An anthology book of stories dark, and light hearted, James Mulholland’s Short Stories has something for everyone who is even remotely interested in comics. With a variety of genres to pick and choose from, the best part about this webcomic is perhaps Mulholland’s prowess as a storyteller. All set to release the book of Short Stories, Mulholland’s creations are currently up on the site for a free read.
In a world where webcomics are largely defined by line-drawings and crude humour, Short Stories has some great stories as well as art to offer. And Mulholland has a simple explanation for his decision to step away from the formula of success that has already been defined in this realm. ” I’ve got great artists and colorists onboard this project and I’m paying out of my own pocket to put these high quality pieces of art and story on the internet for free.

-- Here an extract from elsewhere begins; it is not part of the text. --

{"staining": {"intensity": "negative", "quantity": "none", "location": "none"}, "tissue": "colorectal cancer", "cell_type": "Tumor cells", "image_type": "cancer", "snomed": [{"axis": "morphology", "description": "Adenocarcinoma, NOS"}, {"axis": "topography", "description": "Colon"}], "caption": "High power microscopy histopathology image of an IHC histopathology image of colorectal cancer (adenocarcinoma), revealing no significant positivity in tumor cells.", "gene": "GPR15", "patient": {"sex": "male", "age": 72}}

My hope is that when it’s all printed, it will stand up to the quality of other books people have on their shelves.” With the need to compete with creators who are already established as well as comic giants, it perhaps makes sense to pay attention to quality. “I also wanted to show publishers that I’m not a time waster,” he continues. Writing for 6 hours a day, it takes a lot of hard work to work out the expenses all by himself. And in the stories Mulholland has released so far, one can already see promise.
Working with an idea and developing it further, Mulholland’s process of creation starts with an image, dialogue or a scene in his head.
“I start with that and build a story around it. I usually know my protagonist early on as I’m developing the story, so that they can go side by side with one another. Then I do a really rough outline, and I work from that. I’m evolving as a writer though, so many writers have different processes, I’ve tried a few over the last few years but I feel I’m getting close to what I want to be. For instance, on my next story, I’m doing detailed breakdowns of scenes, characters and how theme is affecting each scene. I was not doing this a year a go, but if I feel my next story is better because of this, then I’ll keep doing it, If I feel it weakened the story then I’ll get rid of it,” he explains.
Coming from a background in cinematography, Mulholland has plans to stick around in the world of comics. With the final pages of a new series, Minority #1, completed, he is currently on the hunt for publishers. And apart from that, he also plans to release 4-5 new webcomics before releasing an anthology of his comics.